Unfortunately, the patient ended up dying half an hour later, after which Salinas said he experienced an "eerie silence". "I had this complete absence of physical sensations. It was so haunting. It was like being in a room with an air conditioner and suddenly it was switched off," he said.
One of Salinas' earliest memories of the condition is the bell always ringing in yellow and blue when he was at school. He also said that "when coloring in at school I was very specific that my B had to be just the right shade of orange and that my number one had to be yellow," and that mathematics "didn't make intuitive sense to me. My two was a red maternal person and my four was a blue friendly person. So how could a two plus a two equal a four?"
In his childhood, Salinas often found it difficult to fit in and remembers specifically asking his mom why nobody liked him. One issue was that he was too fond of hugging since he found it to be a "wholly immersive experience." He said it made him feel secure and warm and a "cool silvery blue, the same feeling the number four inspired in me." However, his enthusiasm for hugs was generally not matched by the other kids.
He ended up spending much of his childhood at home watching TV for hours on end. As he watched TV, he found that his entire body began mirroring the sensations connected with everything that he saw on the screen. He said "when the cartoon Road Runner stuck out its tongue, I'd feel as if mine was sticking out. When the coyote got hit by a truck, I'd feel it."
As a teenager, Salinas noticed that he felt better when he was helping others, which is what inspired him to become a doctor. However, when making this decision he had no idea just how challenging such a career would be for someone like him.
"The mirror-touch pain was most vivid at medical school when I began to see the extremes of physical trauma," Salinas said. As he watched a teenager on an operating table, he could actually feel the incision slicing into his own abdomen. This was then followed by the "hot and writhing experience" when he saw the patient's internal organs exposed.
Salinas soon realized that he'd need to develop some effective coping skills if he was ever going to survive in such an environment.
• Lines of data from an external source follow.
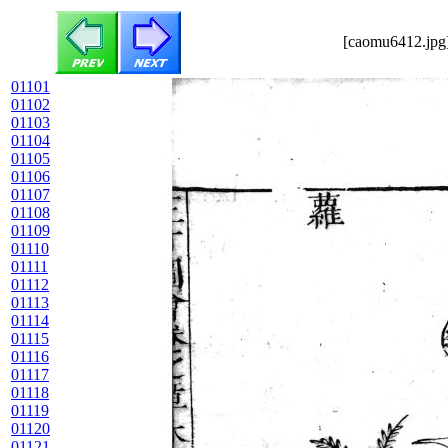
[caomu6412.jpg]
01101
01102
01103
01104
01105
01106
01107
01108
01109
01110
01111
01112
01113
01114
01115
01116
01117
01118
01119
01120
01121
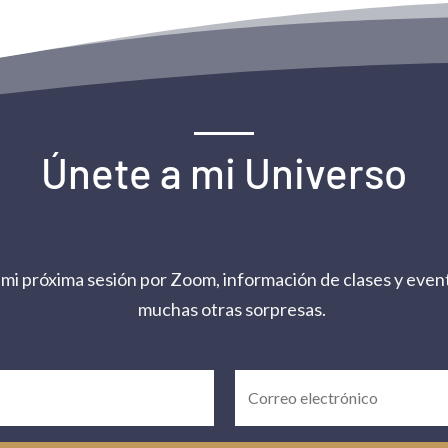
Únete a mi Universo
 mi próxima sesión por Zoom, información de clases y event
muchas otras sorpresas.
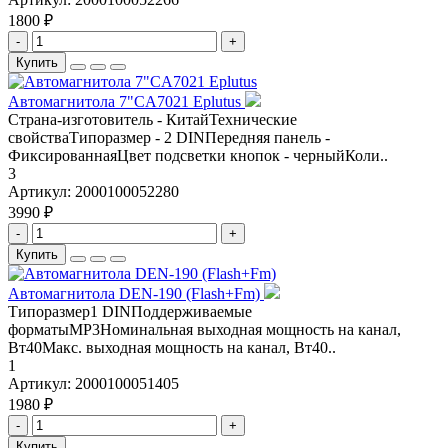
1800 ₽
-
+
Купить
Автомагнитола 7"CA7021 Eplutus
Страна-изготовитель - КитайТехнические
свойстваТипоразмер - 2 DINПередняя панель -
ФиксированнаяЦвет подсветки кнопок - черныйКоли..
3
Артикул:
2000100052280
3990 ₽
-
+
Купить
Автомагнитола DEN-190 (Flash+Fm)
Типоразмер1 DINПоддерживаемые
форматыMP3Номинальная выходная мощность на канал,
Вт40Макс. выходная мощность на канал, Вт40..
1
Артикул:
2000100051405
1980 ₽
-
+
Купить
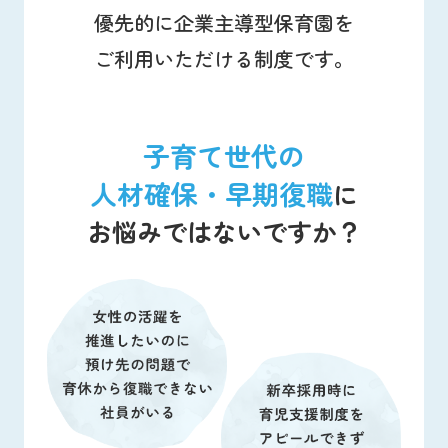
優先的に企業主導型保育園を
ご利用いただける制度です。
子育て世代の
人材確保・早期復職
に
お悩みではないですか？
He found that his condition could become overwhelming if he was surprised or if a patient was physically similar to himself. He said that "I focused on looking at a patient's sleeve or collar, or on grounding myself in my own body," which helped to relieve the difficulty somewhat.
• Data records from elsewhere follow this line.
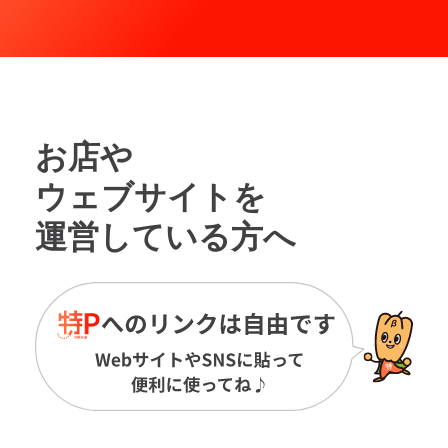
お店や
ウェブサイトを
運営している方へ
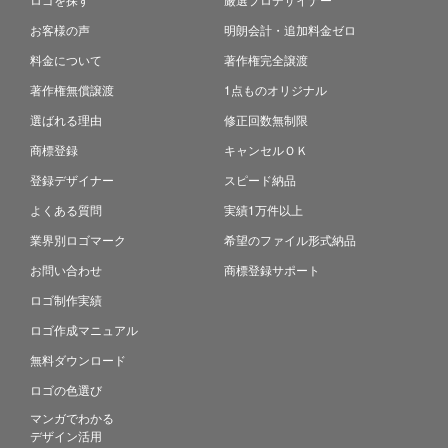
お客様の声
明朗会計・追加料金ゼロ
料金について
著作権完全譲渡
著作権無償譲渡
1点ものオリジナル
選ばれる理由
修正回数無制限
商標登録
キャンセルＯＫ
登録デザイナー
スピード納品
よくある質問
実績1万件以上
業界別ロゴマーク
希望のファイル形式納品
お問い合わせ
商標登録サポート
ロゴ制作実績
ロゴ作成マニュアル
無料ダウンロード
ロゴの色選び
マンガでわかる
デザイン活用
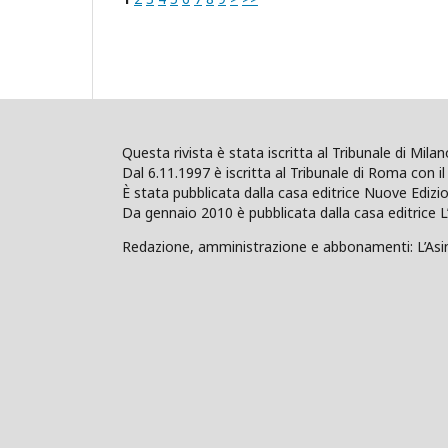
Questa rivista è stata iscritta al Tribunale di Mil
Dal 6.11.1997 è iscritta al Tribunale di Roma con il 
È stata pubblicata dalla casa editrice Nuove Edi
Da gennaio 2010 è pubblicata dalla casa editrice L
Redazione, amministrazione e abbonamenti: L’Asino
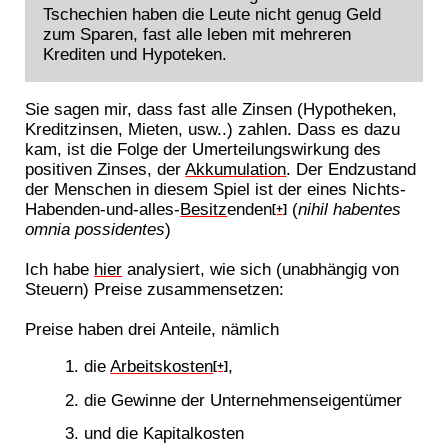
Tschechien haben die Leute nicht genug Geld
zum Sparen, fast alle leben mit mehreren
Krediten und Hypoteken.
Sie sagen mir, dass fast alle Zinsen (Hypotheken,
Kreditzinsen, Mieten, usw..) zahlen. Dass es dazu
kam, ist die Folge der Umerteilungswirkung des
positiven Zinses, der
Akkumulation
. Der Endzustand
der Menschen in diesem Spiel ist der eines Nichts-
Habenden-und-alles-
Besitz
enden
(
nihil habentes
[+]
omnia possidentes
)
Ich habe
hier
analysiert, wie sich (unabhängig von
Steuern) Preise zusammensetzen:
Preise haben drei Anteile, nämlich
die
Arbeitskosten
,
[+]
die Gewinne der Unternehmenseigentümer
und die Kapitalkosten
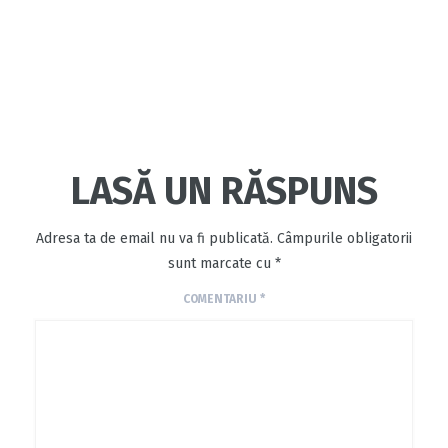
LASĂ UN RĂSPUNS
Adresa ta de email nu va fi publicată.
Câmpurile obligatorii
sunt marcate cu
*
COMENTARIU
*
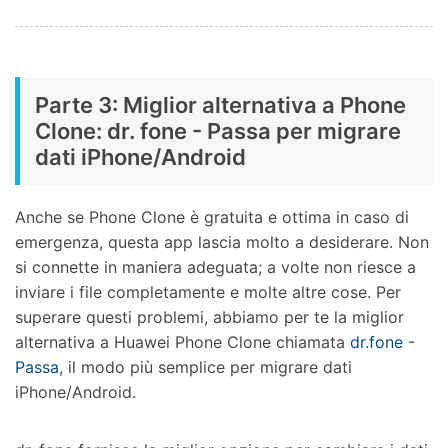
Parte 3: Miglior alternativa a Phone
Clone: dr. fone - Passa per migrare
dati iPhone/Android
Anche se Phone Clone è gratuita e ottima in caso di
emergenza, questa app lascia molto a desiderare. Non
si connette in maniera adeguata; a volte non riesce a
inviare i file completamente e molte altre cose. Per
superare questi problemi, abbiamo per te la miglior
alternativa a Huawei Phone Clone chiamata
dr.fone -
Passa
, il modo più semplice per migrare dati
iPhone/Android.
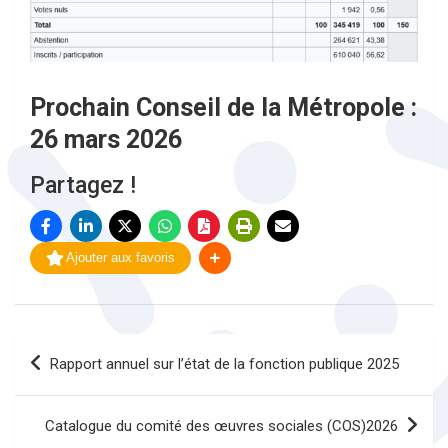
Prochain Conseil de la Métropole :
26 mars 2026
Partagez !
Ajouter aux favoris
Navigation
Rapport annuel sur l’état de la fonction publique 2025
de
l’article
Catalogue du comité des œuvres sociales (COS)2026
However, he also found that his condition helped him make better connections with his patients. He would instantly notice if his patients were in pain or were thirsty and could pick up on even the most subtle body language. "I really have a stake in my patients' well-being, because at that moment it's also my well-being," he said.
Curiously, recent studies have come up with the hypothesis that all humans are born with a type of synaesthesia since babies have been found to associate certain colors with particular shapes. Scientists believe that our innate synaesthesia is then removed by the brain as part of its 'pruning' process, where unnecessary connections which may hinder development are removed.